The other beasts or rulers would lose their kingdoms. However, their lives would be prolonged, for a time at least. Their judgment was less severe than that of the arrogant little horn.

The call for the king to repent (Dan 4:26-4:27)

“As it was commanded

To leave the stump,

As well as the roots

Of the tree,

Your kingdom

Shall be reestablished

For you,

From the time

That you learn

That Heaven is sovereign.

Therefore,

O king!

May my counsel

Be acceptable to you!

Atone

For your sins

With righteousness!

Atone

For your iniquities

By showing mercy

To the oppressed!

Thus,

Your prosperity

May be prolonged!”

Daniel continued with the interpretation of the dream. Just as the stump and the roots of the tree remained, so too the king would be restored or reestablished in his kingdom, as soon as he recognized the heavenly control of all kingdoms. Daniel gave him some more advice. The king was to atone for sins by doing right and good things. He was to atone for his iniquities by showing mercy to the oppressed. If he did this, his prosperity would be prolonged.

Don’t be too wise or too wicked (Eccl 7:15-7:18)

“In my vain life,

I have seen everything.

There are righteous people

Who perish in their righteousness.

There are wicked people

Who prolong their life

In their evildoing.

‘Do not be too righteous!

Do not act too wise!

Why should you destroy yourself?

Do not be too wicked!

Do not be a fool!

Why should you die before your time?’

It is good

That you should take hold of this,

Without letting go of the other.

Whoever fears God

Shall succeed with both.”

In a strange admonition, Qoheleth wanted people to be neither too wise nor too wicked. There is no ultimatum extreme here, since this is a centrist view. He admits that he has had a vain life, but he has seen everything. He has seen the righteous perish, while the wicked have prolonged their life of evildoing. So he warns us not to be too righteous or wise, because you might destroy yourself. At the same time, he warns against being too wicked or foolish, because you also might die before your time. He says that you should be a little righteous and a little wicked, some of each. The most important thing was to fear God. That way you would succeed, whether being wise or foolish.

God save the king (Ps 61:5-61:7)

“You!

O God!

Have heard my vows!

You have given me the heritage

Of those who fear your name.

Prolong the life of the king!

May his years endure to all generations!

May he be enthroned forever before God!

Appoint steadfast love

Appoint faithfulness

To watch over him.”

The psalmist or David said that God had heard his vows. He had a great heritage because he too feared God. However, he wanted the life of the king to be prolonged. If this was David, he was asking for his own life to be continued. The king would bring safety to all. The king should have steadfast love and faithfulness. Long live the king! This does not seem like the exile when there was not a king. Perhaps it was a longing for a king that was no more.

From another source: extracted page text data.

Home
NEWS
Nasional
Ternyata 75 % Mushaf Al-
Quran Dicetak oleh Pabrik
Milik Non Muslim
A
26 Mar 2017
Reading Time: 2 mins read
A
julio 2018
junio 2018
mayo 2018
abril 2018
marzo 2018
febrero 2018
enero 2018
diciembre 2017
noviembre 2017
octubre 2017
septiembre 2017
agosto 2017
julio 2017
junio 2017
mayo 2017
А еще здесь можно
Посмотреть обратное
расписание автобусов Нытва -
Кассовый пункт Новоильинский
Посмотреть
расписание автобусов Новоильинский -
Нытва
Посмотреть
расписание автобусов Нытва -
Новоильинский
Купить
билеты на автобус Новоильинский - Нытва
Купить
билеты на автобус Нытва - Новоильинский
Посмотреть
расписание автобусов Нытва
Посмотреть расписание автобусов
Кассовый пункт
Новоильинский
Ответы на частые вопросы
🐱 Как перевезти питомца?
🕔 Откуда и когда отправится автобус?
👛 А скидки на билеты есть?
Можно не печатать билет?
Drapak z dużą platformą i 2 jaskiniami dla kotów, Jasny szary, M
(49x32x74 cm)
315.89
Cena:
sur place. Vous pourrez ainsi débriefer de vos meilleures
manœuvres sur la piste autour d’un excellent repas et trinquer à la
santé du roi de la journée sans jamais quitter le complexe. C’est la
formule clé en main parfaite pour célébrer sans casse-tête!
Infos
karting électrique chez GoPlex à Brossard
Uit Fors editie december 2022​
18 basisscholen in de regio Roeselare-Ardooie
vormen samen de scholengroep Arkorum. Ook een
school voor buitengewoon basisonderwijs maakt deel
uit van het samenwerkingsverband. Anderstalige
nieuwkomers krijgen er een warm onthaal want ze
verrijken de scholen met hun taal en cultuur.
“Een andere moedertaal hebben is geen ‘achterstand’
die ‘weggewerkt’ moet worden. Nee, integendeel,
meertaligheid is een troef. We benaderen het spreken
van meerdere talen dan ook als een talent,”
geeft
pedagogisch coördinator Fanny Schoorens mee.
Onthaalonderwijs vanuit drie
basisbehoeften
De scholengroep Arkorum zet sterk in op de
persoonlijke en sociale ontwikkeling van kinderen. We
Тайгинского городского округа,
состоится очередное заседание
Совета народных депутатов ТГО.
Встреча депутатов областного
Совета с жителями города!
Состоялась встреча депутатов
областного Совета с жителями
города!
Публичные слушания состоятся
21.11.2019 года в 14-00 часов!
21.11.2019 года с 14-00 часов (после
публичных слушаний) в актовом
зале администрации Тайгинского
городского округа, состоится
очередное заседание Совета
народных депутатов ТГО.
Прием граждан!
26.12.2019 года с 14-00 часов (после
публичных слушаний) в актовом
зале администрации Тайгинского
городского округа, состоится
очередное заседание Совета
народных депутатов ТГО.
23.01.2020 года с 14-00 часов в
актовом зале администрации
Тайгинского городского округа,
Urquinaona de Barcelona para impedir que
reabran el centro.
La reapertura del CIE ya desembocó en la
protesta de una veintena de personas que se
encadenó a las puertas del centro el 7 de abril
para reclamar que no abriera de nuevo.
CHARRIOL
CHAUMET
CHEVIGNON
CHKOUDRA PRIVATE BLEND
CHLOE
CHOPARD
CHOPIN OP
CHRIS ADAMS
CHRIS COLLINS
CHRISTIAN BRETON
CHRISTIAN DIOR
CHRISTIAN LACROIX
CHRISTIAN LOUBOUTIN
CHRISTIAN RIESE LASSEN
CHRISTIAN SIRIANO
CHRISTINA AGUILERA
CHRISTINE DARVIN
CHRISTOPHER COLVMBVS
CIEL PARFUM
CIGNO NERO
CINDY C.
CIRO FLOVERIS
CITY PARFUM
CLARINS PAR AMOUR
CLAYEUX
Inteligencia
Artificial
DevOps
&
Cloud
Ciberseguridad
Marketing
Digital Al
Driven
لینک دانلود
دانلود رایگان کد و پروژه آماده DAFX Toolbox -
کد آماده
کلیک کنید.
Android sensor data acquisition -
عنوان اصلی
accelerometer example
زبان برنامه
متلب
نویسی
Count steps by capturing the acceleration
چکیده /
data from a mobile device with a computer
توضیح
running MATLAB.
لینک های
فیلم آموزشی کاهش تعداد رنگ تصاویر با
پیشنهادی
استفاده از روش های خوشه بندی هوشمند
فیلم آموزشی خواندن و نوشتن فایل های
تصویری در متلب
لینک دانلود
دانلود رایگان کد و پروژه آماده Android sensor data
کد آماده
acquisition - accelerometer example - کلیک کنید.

The fate of the wicked (Job 24:22-24:25)

“Yet God prolongs the life of the mighty by his power.

They rise up when they despair of life.

He gives them security.

They are supported.

His eyes are upon their ways.

They are exalted a little while.

Then they are gone.

They wither and fade like the mallow.

They are cut off like the heads of grain.

If it is not so,

Who will prove me a liar?

Who will show that there is nothing in what I say?”

Once again, these verses are not in the Jerusalem Bible. However, here it seems like the argument of Eliphaz but assigned to Job. He maintained that God prolonged the life of the mighty. He gave them support and security. However, they were only exalted for a little while. Then they were gone. They faded away. They were like grain stalks with their heads cut off. Who was going to prove him a liar?